Keuntungan dari operasi laparoskopi dengan metode dua lubang sangat jelas. Pertama, trauma yang terjadi sangat kecil, hanya dua sayatan kecil dengan bekas luka kecil, sehingga lebih populer di kalangan anak muda dan wanita yang peduli dengan kecantikan. Kedua, operasi ini merupakan akses satu pisau, sehingga meminimalkan kerusakan pada jaringan di sekitarnya dan mengurangi kemungkinan perlengketan pascaoperasi.
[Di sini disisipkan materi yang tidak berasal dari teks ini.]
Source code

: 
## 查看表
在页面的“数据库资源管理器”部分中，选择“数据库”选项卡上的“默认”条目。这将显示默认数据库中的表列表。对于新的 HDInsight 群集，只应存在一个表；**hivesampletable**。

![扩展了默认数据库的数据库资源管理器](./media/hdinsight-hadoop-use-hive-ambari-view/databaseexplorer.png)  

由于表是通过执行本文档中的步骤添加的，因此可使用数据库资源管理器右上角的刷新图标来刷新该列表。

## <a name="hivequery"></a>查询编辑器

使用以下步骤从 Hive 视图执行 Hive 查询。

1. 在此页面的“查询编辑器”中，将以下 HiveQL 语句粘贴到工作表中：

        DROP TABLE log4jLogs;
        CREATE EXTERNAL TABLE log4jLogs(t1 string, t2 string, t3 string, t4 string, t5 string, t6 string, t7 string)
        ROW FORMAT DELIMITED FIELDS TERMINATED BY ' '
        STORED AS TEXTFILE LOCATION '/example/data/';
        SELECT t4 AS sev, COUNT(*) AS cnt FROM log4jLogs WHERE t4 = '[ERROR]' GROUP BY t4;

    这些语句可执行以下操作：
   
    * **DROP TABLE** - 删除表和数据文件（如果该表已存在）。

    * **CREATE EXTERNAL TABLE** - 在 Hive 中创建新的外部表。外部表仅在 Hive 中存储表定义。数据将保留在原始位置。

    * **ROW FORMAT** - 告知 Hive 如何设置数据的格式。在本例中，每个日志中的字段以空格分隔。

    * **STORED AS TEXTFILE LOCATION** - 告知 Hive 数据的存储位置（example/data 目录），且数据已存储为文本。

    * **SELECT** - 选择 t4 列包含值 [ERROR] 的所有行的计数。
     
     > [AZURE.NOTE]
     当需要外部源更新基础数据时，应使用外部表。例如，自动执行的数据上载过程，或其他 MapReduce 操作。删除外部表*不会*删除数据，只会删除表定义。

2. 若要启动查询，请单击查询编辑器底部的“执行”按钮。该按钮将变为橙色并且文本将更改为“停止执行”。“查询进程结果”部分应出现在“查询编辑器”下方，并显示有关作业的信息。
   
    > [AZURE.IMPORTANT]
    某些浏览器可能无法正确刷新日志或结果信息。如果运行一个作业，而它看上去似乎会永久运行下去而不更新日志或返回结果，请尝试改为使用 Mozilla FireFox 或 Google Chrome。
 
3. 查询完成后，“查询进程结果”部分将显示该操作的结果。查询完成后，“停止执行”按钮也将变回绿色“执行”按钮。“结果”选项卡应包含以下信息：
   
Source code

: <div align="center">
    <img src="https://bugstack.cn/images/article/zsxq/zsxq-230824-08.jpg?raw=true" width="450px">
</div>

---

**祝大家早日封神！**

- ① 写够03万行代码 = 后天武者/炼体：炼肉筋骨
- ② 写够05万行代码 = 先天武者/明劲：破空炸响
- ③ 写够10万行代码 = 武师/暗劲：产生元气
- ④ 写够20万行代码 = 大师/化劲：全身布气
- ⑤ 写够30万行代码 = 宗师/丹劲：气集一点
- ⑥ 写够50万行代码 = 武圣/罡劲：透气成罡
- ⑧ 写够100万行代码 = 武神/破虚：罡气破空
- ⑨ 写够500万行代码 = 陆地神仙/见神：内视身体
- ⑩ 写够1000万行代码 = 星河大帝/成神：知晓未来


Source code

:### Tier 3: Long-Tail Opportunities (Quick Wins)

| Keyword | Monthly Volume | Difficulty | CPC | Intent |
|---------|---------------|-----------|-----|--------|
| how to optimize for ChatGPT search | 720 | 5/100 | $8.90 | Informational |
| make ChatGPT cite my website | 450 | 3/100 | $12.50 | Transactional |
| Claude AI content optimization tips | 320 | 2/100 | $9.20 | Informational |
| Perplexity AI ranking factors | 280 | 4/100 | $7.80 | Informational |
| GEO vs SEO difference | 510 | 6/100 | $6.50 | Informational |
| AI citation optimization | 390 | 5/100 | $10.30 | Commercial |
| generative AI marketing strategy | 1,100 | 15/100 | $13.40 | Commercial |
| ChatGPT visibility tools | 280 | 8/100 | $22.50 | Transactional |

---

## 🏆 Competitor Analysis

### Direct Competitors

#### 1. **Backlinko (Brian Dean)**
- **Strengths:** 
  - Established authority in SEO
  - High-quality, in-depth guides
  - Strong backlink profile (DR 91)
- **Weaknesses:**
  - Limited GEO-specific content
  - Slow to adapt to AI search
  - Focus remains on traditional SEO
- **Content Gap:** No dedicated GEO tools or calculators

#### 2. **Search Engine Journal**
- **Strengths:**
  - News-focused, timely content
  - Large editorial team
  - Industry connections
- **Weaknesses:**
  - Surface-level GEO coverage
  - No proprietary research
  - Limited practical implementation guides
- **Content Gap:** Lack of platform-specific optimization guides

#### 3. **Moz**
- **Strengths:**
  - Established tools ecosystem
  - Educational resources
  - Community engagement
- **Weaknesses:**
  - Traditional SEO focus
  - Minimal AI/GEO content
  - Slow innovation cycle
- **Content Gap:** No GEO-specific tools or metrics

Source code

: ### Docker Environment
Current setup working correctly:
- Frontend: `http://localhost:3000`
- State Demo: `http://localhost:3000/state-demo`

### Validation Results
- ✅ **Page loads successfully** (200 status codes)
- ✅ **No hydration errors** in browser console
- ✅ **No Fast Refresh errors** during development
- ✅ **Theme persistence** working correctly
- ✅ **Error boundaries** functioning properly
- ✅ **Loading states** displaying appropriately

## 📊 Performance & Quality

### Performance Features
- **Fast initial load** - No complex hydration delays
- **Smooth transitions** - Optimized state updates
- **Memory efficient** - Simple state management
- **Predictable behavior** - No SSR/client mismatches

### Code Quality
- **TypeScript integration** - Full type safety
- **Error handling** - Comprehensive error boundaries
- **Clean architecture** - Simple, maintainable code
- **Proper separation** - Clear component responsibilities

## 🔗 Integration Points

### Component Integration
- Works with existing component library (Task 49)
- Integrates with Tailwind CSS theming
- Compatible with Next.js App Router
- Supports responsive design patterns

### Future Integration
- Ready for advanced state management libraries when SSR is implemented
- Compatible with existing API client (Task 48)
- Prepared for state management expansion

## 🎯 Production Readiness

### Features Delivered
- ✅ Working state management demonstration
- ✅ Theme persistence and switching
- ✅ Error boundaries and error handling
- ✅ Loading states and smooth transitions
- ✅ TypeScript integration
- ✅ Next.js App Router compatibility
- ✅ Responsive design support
Ketiga, nyeri luka pascaoperasi pasien berkurang secara signifikan. Keempat, waktu rawat inap relatif lebih singkat. Beberapa pasien dapat dipulangkan dalam waktu 2-3 hari dan mereka dapat pulih sepenuhnya dan mulai bekerja dalam waktu 7 hari. Hasilnya, beban pasien sangat berkurang dan tingkat pergantian tempat tidur rumah sakit semakin cepat.
Bedah laparoskopi dengan metode dua lubang saat ini digunakan dalam perawatan urologi berikut, seperti pengangkatan kista ginjal, pengangkatan testis pada kriptorkismus, ligasi tinggi vena spermatika, dan sebagainya.